* **Task brief**:
Transcribe everything from the start of the records down to and including the line containing "UPDATE 11:15 мск", keeping each line unchanged.

* **Extracted records**:
- - -

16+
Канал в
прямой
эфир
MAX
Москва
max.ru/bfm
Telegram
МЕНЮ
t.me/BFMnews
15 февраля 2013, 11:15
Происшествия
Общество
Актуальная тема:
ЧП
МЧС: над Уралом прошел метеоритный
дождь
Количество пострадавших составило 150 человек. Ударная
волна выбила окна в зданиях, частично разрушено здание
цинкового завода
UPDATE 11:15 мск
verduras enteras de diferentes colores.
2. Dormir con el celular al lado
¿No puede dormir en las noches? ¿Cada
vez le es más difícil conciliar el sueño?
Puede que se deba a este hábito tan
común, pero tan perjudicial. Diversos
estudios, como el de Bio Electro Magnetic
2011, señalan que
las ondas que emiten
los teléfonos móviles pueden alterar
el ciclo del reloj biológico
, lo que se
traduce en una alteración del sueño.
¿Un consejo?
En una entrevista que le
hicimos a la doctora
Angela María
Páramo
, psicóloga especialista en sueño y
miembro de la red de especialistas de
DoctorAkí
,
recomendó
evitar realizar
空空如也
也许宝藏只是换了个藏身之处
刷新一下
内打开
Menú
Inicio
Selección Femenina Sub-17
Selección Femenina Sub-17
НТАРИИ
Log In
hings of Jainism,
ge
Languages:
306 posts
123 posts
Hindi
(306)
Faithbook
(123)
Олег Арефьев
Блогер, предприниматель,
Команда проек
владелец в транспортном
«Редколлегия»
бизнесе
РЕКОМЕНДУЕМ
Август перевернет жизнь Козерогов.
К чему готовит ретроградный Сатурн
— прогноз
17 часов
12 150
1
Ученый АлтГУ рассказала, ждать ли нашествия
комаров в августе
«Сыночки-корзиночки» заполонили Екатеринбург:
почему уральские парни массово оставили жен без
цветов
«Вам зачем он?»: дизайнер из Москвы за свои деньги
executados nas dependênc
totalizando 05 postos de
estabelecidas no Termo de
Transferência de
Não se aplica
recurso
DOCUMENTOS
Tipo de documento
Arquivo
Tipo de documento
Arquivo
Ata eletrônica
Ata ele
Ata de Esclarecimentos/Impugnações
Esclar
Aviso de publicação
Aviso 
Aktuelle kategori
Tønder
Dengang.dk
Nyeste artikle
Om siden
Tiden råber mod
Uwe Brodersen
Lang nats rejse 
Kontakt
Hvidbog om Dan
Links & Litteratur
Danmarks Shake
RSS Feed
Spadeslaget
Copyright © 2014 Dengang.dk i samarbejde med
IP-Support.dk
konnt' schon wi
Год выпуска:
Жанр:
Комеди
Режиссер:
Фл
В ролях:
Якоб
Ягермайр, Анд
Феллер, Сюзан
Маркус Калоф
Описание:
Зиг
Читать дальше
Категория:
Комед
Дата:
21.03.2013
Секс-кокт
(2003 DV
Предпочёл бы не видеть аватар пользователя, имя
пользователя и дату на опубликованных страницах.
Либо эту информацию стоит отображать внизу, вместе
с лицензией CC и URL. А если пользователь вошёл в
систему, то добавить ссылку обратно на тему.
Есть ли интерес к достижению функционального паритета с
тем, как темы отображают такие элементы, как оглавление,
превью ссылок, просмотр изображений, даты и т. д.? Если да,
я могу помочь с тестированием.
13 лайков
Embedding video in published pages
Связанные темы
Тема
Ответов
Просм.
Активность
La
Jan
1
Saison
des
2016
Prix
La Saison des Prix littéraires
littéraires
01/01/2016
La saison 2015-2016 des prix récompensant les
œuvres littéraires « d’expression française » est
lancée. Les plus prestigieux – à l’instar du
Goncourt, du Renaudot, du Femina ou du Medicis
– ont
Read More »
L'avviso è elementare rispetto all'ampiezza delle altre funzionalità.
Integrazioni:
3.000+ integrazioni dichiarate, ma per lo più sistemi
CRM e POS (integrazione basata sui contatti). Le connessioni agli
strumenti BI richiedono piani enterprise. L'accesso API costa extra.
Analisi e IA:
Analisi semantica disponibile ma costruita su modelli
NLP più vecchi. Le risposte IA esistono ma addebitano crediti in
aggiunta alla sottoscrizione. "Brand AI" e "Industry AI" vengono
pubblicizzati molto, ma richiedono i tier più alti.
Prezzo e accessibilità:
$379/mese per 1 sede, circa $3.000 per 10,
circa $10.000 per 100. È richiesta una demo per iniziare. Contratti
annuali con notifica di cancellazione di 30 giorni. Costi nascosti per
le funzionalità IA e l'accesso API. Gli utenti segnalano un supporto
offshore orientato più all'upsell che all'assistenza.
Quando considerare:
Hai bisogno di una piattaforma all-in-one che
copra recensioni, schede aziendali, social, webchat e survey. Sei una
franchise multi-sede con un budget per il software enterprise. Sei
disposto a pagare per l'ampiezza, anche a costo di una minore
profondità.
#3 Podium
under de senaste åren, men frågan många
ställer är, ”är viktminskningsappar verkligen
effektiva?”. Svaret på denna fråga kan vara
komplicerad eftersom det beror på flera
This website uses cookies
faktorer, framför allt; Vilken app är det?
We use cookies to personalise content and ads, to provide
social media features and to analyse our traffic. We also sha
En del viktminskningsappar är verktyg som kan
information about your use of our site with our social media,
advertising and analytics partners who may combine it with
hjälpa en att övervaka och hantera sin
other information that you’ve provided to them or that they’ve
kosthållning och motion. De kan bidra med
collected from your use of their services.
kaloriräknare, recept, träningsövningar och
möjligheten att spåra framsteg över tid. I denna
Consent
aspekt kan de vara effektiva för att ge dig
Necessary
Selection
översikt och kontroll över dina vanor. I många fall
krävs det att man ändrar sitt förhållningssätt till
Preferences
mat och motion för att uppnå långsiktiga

- - -

* **Answer section**:
16+
Канал в
прямой
эфир
MAX
Москва
max.ru/bfm
Telegram
МЕНЮ
t.me/BFMnews
15 февраля 2013, 11:15
Происшествия
Общество
Актуальная тема:
ЧП
МЧС: над Уралом прошел метеоритный
дождь
Количество пострадавших составило 150 человек. Ударная
волна выбила окна в зданиях, частично разрушено здание
цинкового завода
UPDATE 11:15 мск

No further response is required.